Policy Update 065

Making the most of Japan's tourism boom

Senior Fellow, RIETI

Japan registered a travel surplus of about US$10.6 billion in 2015, suggesting its growing competitiveness as an exporter of tourism. According to the Japan National Tourism Organisation (JNTO), the number of inbound tourists increased by 47.1 per cent to 19.7 million in 2015, outnumbering outbound tourists for the first time in 45 years. Foreign tourists also spent a record US$32.6 billion, up roughly 70 per cent from 2014. So what explains Japan's booming tourist industry?

The Japanese government launched its Visit Japan Campaign in 2003, which led to a steady increase in the number of foreign visitors. But to explain the rapid increase in inbound tourists in recent years, we need to focus on developments since 2013. Since then, the government has taken vigorous steps to relax relevant regulations and, along with the business community, has made considerable efforts to promote inbound tourism and favourable external conditions. 2013 also saw a sudden depreciation of the yen. Other measures include the relaxation of visa rules for visitors from China and Southeast Asia, which began in 2013, as well as increased international and domestic flight routes served by low-cost carriers.

Japan has also grown more adept at marketing its unique cultural, environmental and historical attractions. UNESCO has designated Mount Fuji as a World Cultural Heritage site and washoku—Japan's traditional dietary culture—as Intangible Cultural Heritage. Tokyo will also be the host of the 2020 Olympic Games. So far, Japan's promotion of inbound tourism has been delivering its intended effects.

Remarkable economic growth in Asia has also served Japan well, as more households in the middle and affluent classes bring rising income and greater tourism demand. In 2014, the government also expanded the scope of duty-free items to all general goods including consumables, prompting a rapid increase in the number of duty-free shops.

According to the JNTO, tourists from within the Asia-Pacific region accounted for 85 per cent of arrivals in 2015, with China alone accounting for 25.3 per cent. While visitors from the United States and Europe are mostly independent travellers, 40 per cent of those from China and Taiwan come on group tours concentrated in the Kanto and Kansai regions, primarily for shopping.

In 2015, Chinese tourists' per capita spending in Japan was US$2,735, 1.6 times greater than the average foreign tourist. Overall spending by Chinese tourists was US$13.5 billion, up 153 per cent from 2014, accounting for 40 per cent of the total spending in 2015. The ripple effects of Chinese tourists' spending sprees have spread across regions and industries.

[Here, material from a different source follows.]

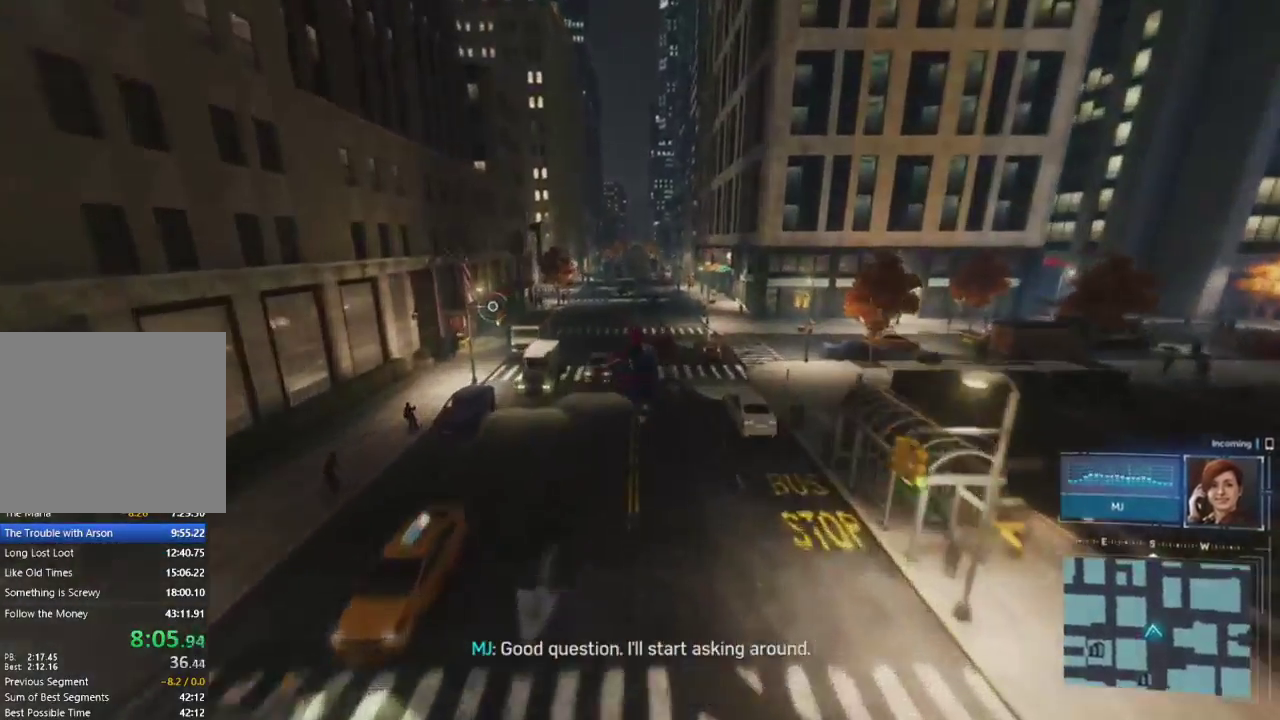
{"buttons": ["R2"], "left_stick": "up", "right_stick": "center", "events": [[283, "right_stick", "up-right"], [433, "right_stick", "center"]]}
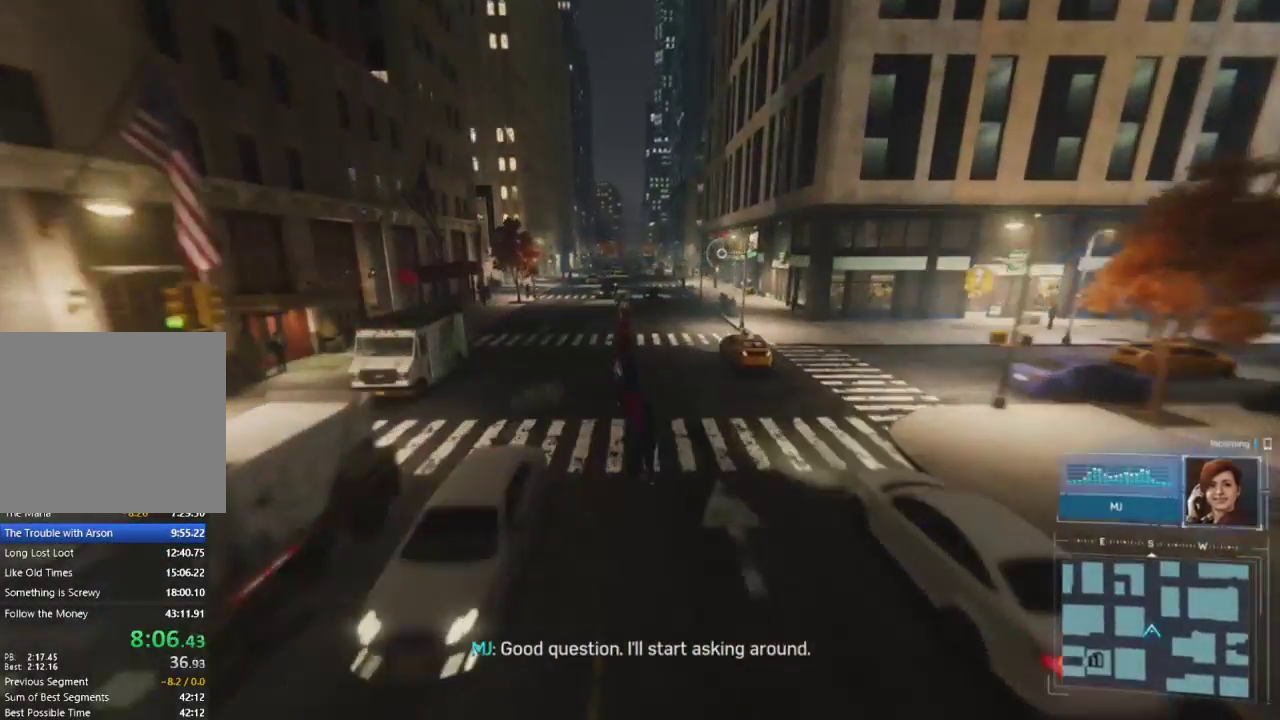
{"buttons": ["R2"], "left_stick": "up", "right_stick": "down", "events": [[33, "CROSS", "down"], [133, "CROSS", "up"], [233, "R2", "up"], [483, "R2", "down"], [483, "right_stick", "down"]]}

The issuance of multi-entry visas to Chinese tourists has led to a rise in the number of repeat visitors, and many will likely return as independent travellers with a greater variety of travel itineraries. Their travel behaviour undoubtedly will have a significant impact on the inbound tourism environment as well as on economic indices.

To further the tourism boom, Japan should embrace changes that can improve foreign tourists' experiences. What is needed are multilingual signs and warnings on matters that could negatively impact tourists' experience. This includes multilingual menus to aid those with food allergies or religious objections. The development of wearable technology or smartphone apps capable of translating scanned characters is one possible way to help reduce the number of staff members needed to attend to foreign visitors and prevent accidents caused by insufficient information. This would also enable the collection of information on the needs of travellers. Tourism is a service industry and cannot flourish without attention to tourists' needs.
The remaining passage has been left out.